(RECORDS FOR PROCESSING begins)
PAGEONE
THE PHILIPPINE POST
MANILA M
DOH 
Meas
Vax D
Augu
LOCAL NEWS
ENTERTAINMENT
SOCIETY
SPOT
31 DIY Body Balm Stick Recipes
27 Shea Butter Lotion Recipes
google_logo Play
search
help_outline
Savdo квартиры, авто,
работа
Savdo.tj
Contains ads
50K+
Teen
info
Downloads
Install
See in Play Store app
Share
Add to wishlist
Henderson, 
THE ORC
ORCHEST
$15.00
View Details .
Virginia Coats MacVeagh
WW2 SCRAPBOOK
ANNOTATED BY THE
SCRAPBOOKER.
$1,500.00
(RECORDS FOR PROCESSING ends)
### EXERCISE DETAILS
Return all the lines above, copied character for character with nothing changed.

### OUTPUT FOR THIS TASK
PAGEONE
THE PHILIPPINE POST
MANILA M
DOH 
Meas
Vax D
Augu
LOCAL NEWS
ENTERTAINMENT
SOCIETY
SPOT
31 DIY Body Balm Stick Recipes
27 Shea Butter Lotion Recipes
google_logo Play
search
help_outline
Savdo квартиры, авто,
работа
Savdo.tj
Contains ads
50K+
Teen
info
Downloads
Install
See in Play Store app
Share
Add to wishlist
Henderson, 
THE ORC
ORCHEST
$15.00
View Details .
Virginia Coats MacVeagh
WW2 SCRAPBOOK
ANNOTATED BY THE
SCRAPBOOKER.
$1,500.00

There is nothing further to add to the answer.